Expecting more from your transport

At the very least, a transport mechanism for LLM tokens should support resuming from where it left off. If the connection drops, the client should be able to reconnect and request the remaining tokens without having to re-run the entire model inference.

This would require some state management on the server side, to keep track of both the tokens that have been generated, and which of those tokens have been successfully delivered to the client.

If you start to design this, it quickly looks like each token being written to your database. You’ve got to store the tokens, track the position the client has received up to, and handle reconnections.

What it actually ends up looking like for lots of folks is that; in the happy path while the SSE connection is intact, tokens are streamed over SSE. But if the connection drops, the client falls back to polling the server for the entire response to be generated. The experience for the user is sucky; they see some tokens, the connection drops, and they see no more tokens until the entire response is finished, and then they sell all the remaining tokens at once.

So why not just use WebSockets?

Websockets don’t really help. Yes, websockets provide a bi-directional communication channel, but they don’t do anything to solve the core problem of resuming from where you left off. If the websocket connection drops, the client still has to re-POST the prompt, and the server still has to re-run the model inference.
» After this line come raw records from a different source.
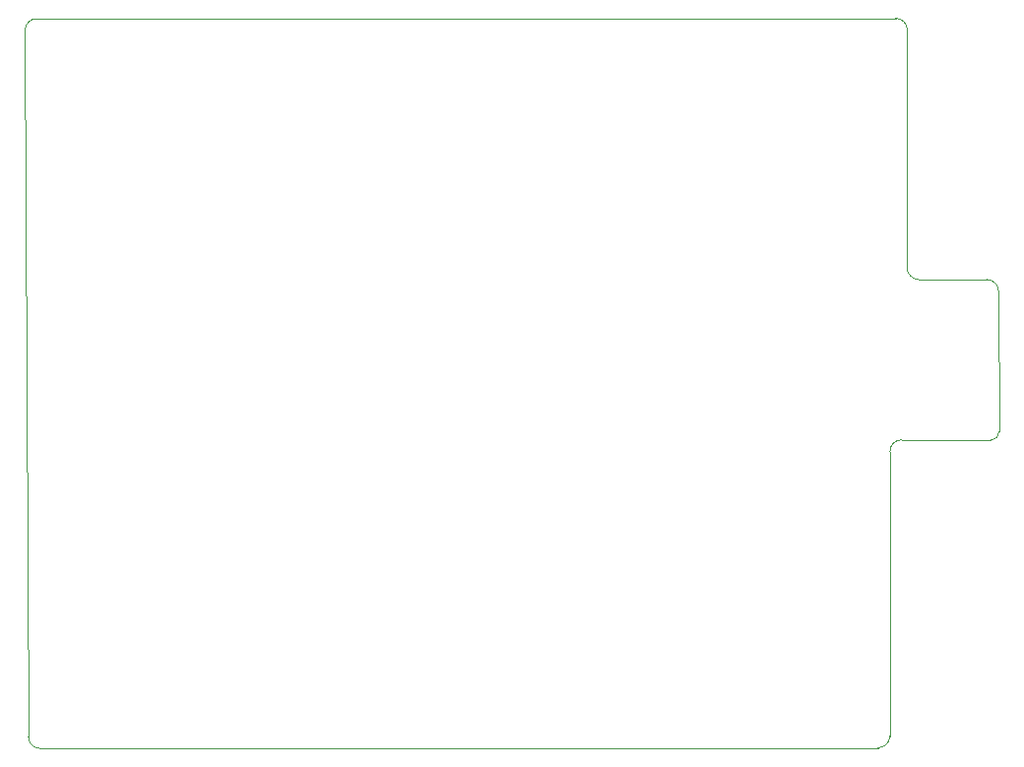
<source format=gbr>
%TF.GenerationSoftware,KiCad,Pcbnew,7.0.8*%
%TF.CreationDate,2024-06-04T12:59:23+12:00*%
%TF.ProjectId,FYP_P2_1,4659505f-5032-45f3-912e-6b696361645f,rev?*%
%TF.SameCoordinates,Original*%
%TF.FileFunction,Profile,NP*%
%FSLAX46Y46*%
G04 Gerber Fmt 4.6, Leading zero omitted, Abs format (unit mm)*
G04 Created by KiCad (PCBNEW 7.0.8) date 2024-06-04 12:59:23*
%MOMM*%
%LPD*%
G01*
G04 APERTURE LIST*
%TA.AperFunction,Profile*%
%ADD10C,0.100000*%
%TD*%
G04 APERTURE END LIST*
D10*
X195158233Y-75250000D02*
X201026127Y-75264214D01*
X118608048Y-114566787D02*
X118308049Y-53832000D01*
X192672446Y-114529341D02*
X192683234Y-90043554D01*
X194158300Y-74250000D02*
G75*
G03*
X195158233Y-75250000I1000000J0D01*
G01*
X118607998Y-114566785D02*
G75*
G03*
X119558049Y-115556811I950002J-39215D01*
G01*
X191672446Y-115529341D02*
X119558049Y-115556811D01*
X191672446Y-115529246D02*
G75*
G03*
X192672446Y-114529341I54J999946D01*
G01*
X193683233Y-89043534D02*
G75*
G03*
X192683234Y-90043554I-133J-999866D01*
G01*
X119308049Y-52831949D02*
G75*
G03*
X118308049Y-53832000I51J-1000051D01*
G01*
X194172447Y-53794553D02*
G75*
G03*
X193172447Y-52794553I-999947J53D01*
G01*
X194172447Y-53794553D02*
X194158233Y-74250000D01*
X202026127Y-76264214D02*
X202084390Y-88320251D01*
X201319021Y-89085590D02*
G75*
G03*
X202084390Y-88320251I-21J765390D01*
G01*
X119308049Y-52832000D02*
X193172447Y-52794553D01*
X202026187Y-76264214D02*
G75*
G03*
X201026127Y-75264213I-1000087J-86D01*
G01*
X201319021Y-89085617D02*
X193683234Y-89043554D01*
M02*

</source>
So you’re back to square one.

Wait a sec, I thought SSE was already a resumable protocol?

Well kind of, but not really. SSE as a protocol runs over an HTTP connection. So it supports headers at the start of the response, and then a stream of events. In order to get the event stream to be resumable you need to put some kind of index/serial/identifier in each event. Then you need to be store that index on the server side, and when the client reconnects, the client needs to tell the server the index of the last event it received. But you still end up writing every ’event’ (read: token) to a database or cache and looking that up on reconnect. You’re halfway there, but it’s a lot of faff.

And even if you do that, you’re still fighting the SDKs. For example, using the Vercel AI SDK you have to choose between stream abort or stream resume. You can’t have both.
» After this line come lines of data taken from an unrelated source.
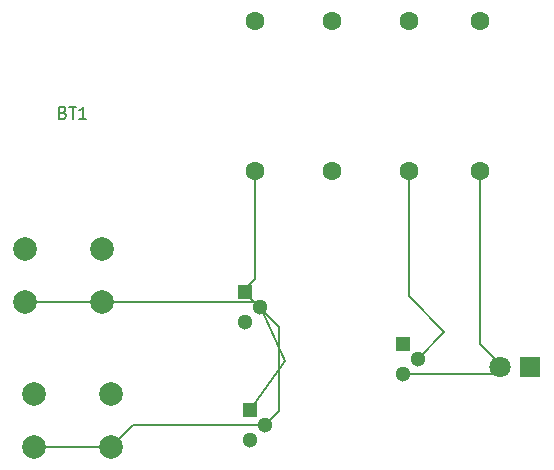
<source format=gbr>
%TF.GenerationSoftware,KiCad,Pcbnew,9.0.5*%
%TF.CreationDate,2025-10-25T02:40:39-07:00*%
%TF.ProjectId,1stproject,31737470-726f-46a6-9563-742e6b696361,rev?*%
%TF.SameCoordinates,Original*%
%TF.FileFunction,Copper,L1,Top*%
%TF.FilePolarity,Positive*%
%FSLAX46Y46*%
G04 Gerber Fmt 4.6, Leading zero omitted, Abs format (unit mm)*
G04 Created by KiCad (PCBNEW 9.0.5) date 2025-10-25 02:40:39*
%MOMM*%
%LPD*%
G01*
G04 APERTURE LIST*
%TA.AperFunction,Conductor*%
%ADD10C,0.200000*%
%TD*%
%ADD11C,0.150000*%
%TA.AperFunction,NonConductor*%
%ADD12C,0.150000*%
%TD*%
%TA.AperFunction,ComponentPad*%
%ADD13C,1.300000*%
%TD*%
%TA.AperFunction,ComponentPad*%
%ADD14R,1.300000X1.300000*%
%TD*%
%TA.AperFunction,ComponentPad*%
%ADD15C,2.000000*%
%TD*%
%TA.AperFunction,ComponentPad*%
%ADD16C,1.600000*%
%TD*%
%TA.AperFunction,ComponentPad*%
%ADD17R,1.800000X1.800000*%
%TD*%
%TA.AperFunction,ComponentPad*%
%ADD18C,1.800000*%
%TD*%
G04 APERTURE END LIST*
D10*
%TO.N,Net-(Q1-B)*%
X128000000Y-89075000D02*
X126000000Y-84575000D01*
X125090000Y-93165000D02*
X128000000Y-89075000D01*
D11*
D12*
X109214285Y-68006009D02*
X109357142Y-68053628D01*
X109357142Y-68053628D02*
X109404761Y-68101247D01*
X109404761Y-68101247D02*
X109452380Y-68196485D01*
X109452380Y-68196485D02*
X109452380Y-68339342D01*
X109452380Y-68339342D02*
X109404761Y-68434580D01*
X109404761Y-68434580D02*
X109357142Y-68482200D01*
X109357142Y-68482200D02*
X109261904Y-68529819D01*
X109261904Y-68529819D02*
X108880952Y-68529819D01*
X108880952Y-68529819D02*
X108880952Y-67529819D01*
X108880952Y-67529819D02*
X109214285Y-67529819D01*
X109214285Y-67529819D02*
X109309523Y-67577438D01*
X109309523Y-67577438D02*
X109357142Y-67625057D01*
X109357142Y-67625057D02*
X109404761Y-67720295D01*
X109404761Y-67720295D02*
X109404761Y-67815533D01*
X109404761Y-67815533D02*
X109357142Y-67910771D01*
X109357142Y-67910771D02*
X109309523Y-67958390D01*
X109309523Y-67958390D02*
X109214285Y-68006009D01*
X109214285Y-68006009D02*
X108880952Y-68006009D01*
X109738095Y-67529819D02*
X110309523Y-67529819D01*
X110023809Y-68529819D02*
X110023809Y-67529819D01*
X111166666Y-68529819D02*
X110595238Y-68529819D01*
X110880952Y-68529819D02*
X110880952Y-67529819D01*
X110880952Y-67529819D02*
X110785714Y-67672676D01*
X110785714Y-67672676D02*
X110690476Y-67767914D01*
X110690476Y-67767914D02*
X110595238Y-67815533D01*
%TD*%
D13*
%TO.P,Q3,3,C*%
%TO.N,Net-(D1-A)*%
X138000000Y-90115000D03*
%TO.P,Q3,2,B*%
%TO.N,Net-(Q1-C)*%
X139270000Y-88845000D03*
D14*
%TO.P,Q3,1,E*%
%TO.N,GND*%
X138000000Y-87575000D03*
%TD*%
D15*
%TO.P,SW2,1,A*%
%TO.N,GND*%
X106750000Y-91825000D03*
X113250000Y-91825000D03*
%TO.P,SW2,2,B*%
%TO.N,Net-(Q1-B)*%
X106750000Y-96325000D03*
X113250000Y-96325000D03*
%TD*%
%TO.P,SW1,1,A*%
%TO.N,GND*%
X106000000Y-79575000D03*
X112500000Y-79575000D03*
%TO.P,SW1,2,B*%
%TO.N,Net-(Q1-B)*%
X106000000Y-84075000D03*
X112500000Y-84075000D03*
%TD*%
D16*
%TO.P,R4,2*%
%TO.N,Net-(Q1-B)*%
X125500000Y-72925000D03*
%TO.P,R4,1*%
%TO.N,Net-(BT1-+)*%
X125500000Y-60225000D03*
%TD*%
%TO.P,R2,1*%
%TO.N,Net-(BT1-+)*%
X144500000Y-60225000D03*
%TO.P,R2,2*%
%TO.N,Net-(D1-A)*%
X144500000Y-72925000D03*
%TD*%
%TO.P,R3,1*%
%TO.N,Net-(BT1-+)*%
X132000000Y-60225000D03*
%TO.P,R3,2*%
%TO.N,Net-(Q1-B)*%
X132000000Y-72925000D03*
%TD*%
D14*
%TO.P,Q2,1,E*%
%TO.N,Net-(Q1-B)*%
X125090000Y-93165000D03*
D13*
%TO.P,Q2,2,B*%
X126360000Y-94435000D03*
%TO.P,Q2,3,C*%
%TO.N,Net-(Q1-C)*%
X125090000Y-95705000D03*
%TD*%
D14*
%TO.P,Q1,1,E*%
%TO.N,Net-(Q1-B)*%
X124640000Y-83230000D03*
D13*
%TO.P,Q1,2,B*%
X125910000Y-84500000D03*
%TO.P,Q1,3,C*%
%TO.N,Net-(Q1-C)*%
X124640000Y-85770000D03*
%TD*%
D17*
%TO.P,D1,1,K*%
%TO.N,GND*%
X148775000Y-89575000D03*
D18*
%TO.P,D1,2,A*%
%TO.N,Net-(D1-A)*%
X146235000Y-89575000D03*
%TD*%
D16*
%TO.P,R1,2*%
%TO.N,Net-(Q1-C)*%
X138500000Y-72925000D03*
%TO.P,R1,1*%
%TO.N,Net-(BT1-+)*%
X138500000Y-60225000D03*
%TD*%
D10*
%TO.N,Net-(Q1-B)*%
X115140000Y-94435000D02*
X126360000Y-94435000D01*
X106750000Y-96325000D02*
X113250000Y-96325000D01*
X106000000Y-84075000D02*
X112500000Y-84075000D01*
X125500000Y-82075000D02*
X125500000Y-72925000D01*
X124640000Y-82935000D02*
X125500000Y-82075000D01*
X124640000Y-83305000D02*
X124640000Y-82935000D01*
%TO.N,Net-(D1-A)*%
X146235000Y-89340000D02*
X144500000Y-87605000D01*
X144500000Y-87605000D02*
X144500000Y-72925000D01*
X146235000Y-89575000D02*
X146235000Y-89340000D01*
X138000000Y-90115000D02*
X145695000Y-90115000D01*
X145695000Y-90115000D02*
X146235000Y-89575000D01*
%TO.N,Net-(Q1-C)*%
X139270000Y-88845000D02*
X141500000Y-86615000D01*
X141500000Y-86615000D02*
X141500000Y-86575000D01*
X141500000Y-86575000D02*
X138500000Y-83575000D01*
X138500000Y-83575000D02*
X138500000Y-72925000D01*
%TO.N,Net-(Q1-B)*%
X125410000Y-84075000D02*
X125910000Y-84575000D01*
X112500000Y-84075000D02*
X125410000Y-84075000D01*
X113250000Y-96325000D02*
X115140000Y-94435000D01*
X127500000Y-86165000D02*
X124640000Y-83305000D01*
X127500000Y-93295000D02*
X127500000Y-86165000D01*
X126360000Y-94435000D02*
X127500000Y-93295000D01*
%TD*%
M02*

</source>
A better approach: Pub/Sub

So all of this leads to the conclusion that a better approach for transporting LLM tokens is to use a Pub/Sub model. In this model, the client subscribes to a topic for the response tokens, and the server publishes tokens to that topic as they are generated. If the connection drops, the client can simply re-subscribe to the topic and request the remaining tokens without having to re-run the model inference.

The model or server side can continue to push the generated tokens into the topic without having to worry about whether the client is connected or not. The client can consume the tokens at its own pace, and if it disconnects, it can simply re-subscribe and pick up where it left off.

But maybe the sucky thing is&mldr;

So yes SSE sucks, but maybe the truly sucky thing is that you’re going to end up paying a pub/sub provider to be your transport. And unless those providers can transport the tokens more cheaply than you can generate them, you’re going to end up paying more for transport than you do for inference.

At that point, you might as well eat the bad UX of SSE, because at least it’s cheap.